Another, and perhaps far bigger, challenge for wealth managers is the tricky issue of how to educate their clients about financial matters. Some are, of course, amenable to advice. But CreditEase’s Ning says many wealthy Chinese are “very short-sighted, lacking a long-term investment mentality. They are not used to intelligent asset allocation and they don’t trust professionals to manage their money. We are trying to change this mindset, but it is a profound process.”
And a necessary one. Many of China’s wealthiest individuals built their fortunes on a mix of timing, skill, connections and stubborn hard work. But the world is changing – and they are being forced to adapt.
“Many of our clients don’t understand the new economy, or how to invest in it,” Ning says. “They struggle to know how to put their wealth to work. They’re in their 50s or 60s, and are deeply concerned about estate and succession planning. They didn’t have to worry about this stuff 10 years ago, now they badly need help.”
This attitude is changing, though. First-generation patriarchs are handing over the corporate reins to their offspring, many of whom, having grown up around money at home and abroad, are happy to throw in their lot with the professionals. For Noah’s Lam, the turning point was the mainland stock market crash of 2015: “That’s when many of our clients realized the industry was about far more than just increasing returns – it was also about preserving wealth and allowing it to mature.”
Perhaps the biggest long-term challenge is the widely held perception that the onshore industry is awash with exotic wealth management products that promise high returns but bear excess risk. Regulators seek to make providers play by the rules and to control the proliferation of new products, but to limited success. These seat-of-the-pants products are, sighs Lam, “a stain on the market. Many players do not do things the right way, and we all need that to change.”

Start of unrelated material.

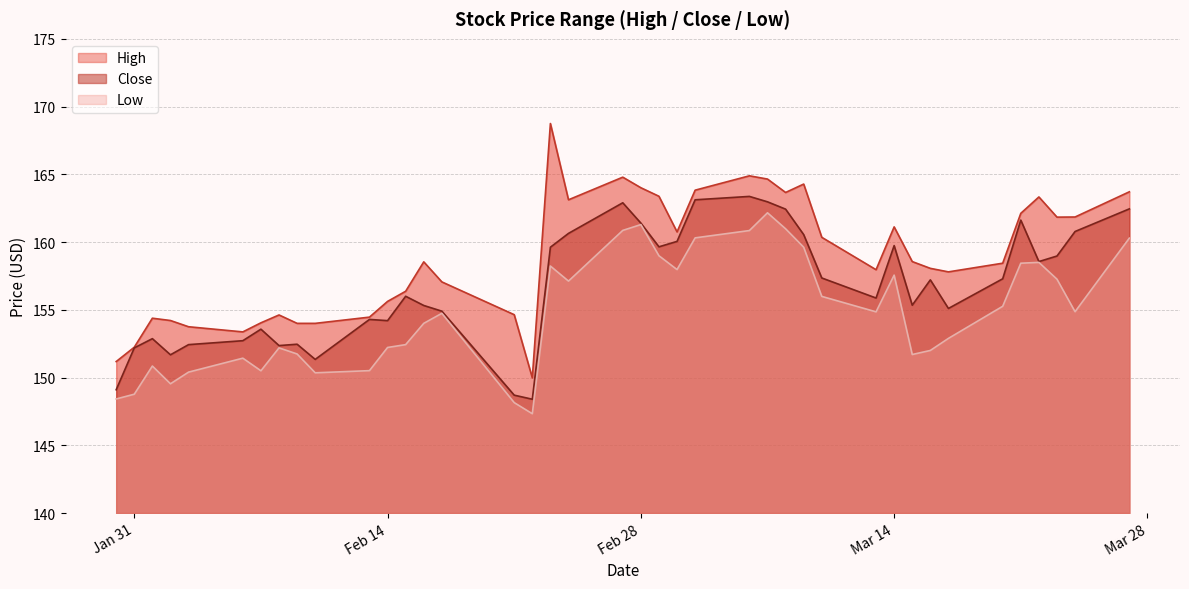

True or false: High and Close intersect in this chart.

False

In the long term of course, it is in the best interests of incumbents to avoid breaking rules and cutting corners, an approach that may generate short-term profit but which does little for trust or brand recognition.
Plus, it’s the right thing to do. For anyone who decides to walk and work in the shadows, it’s worth remembering the New Testament words of Saint Peter, who reminds his audience that when the rains started to fall, only the “disobedient” were barred from Noah’s ark. And look what happened to them.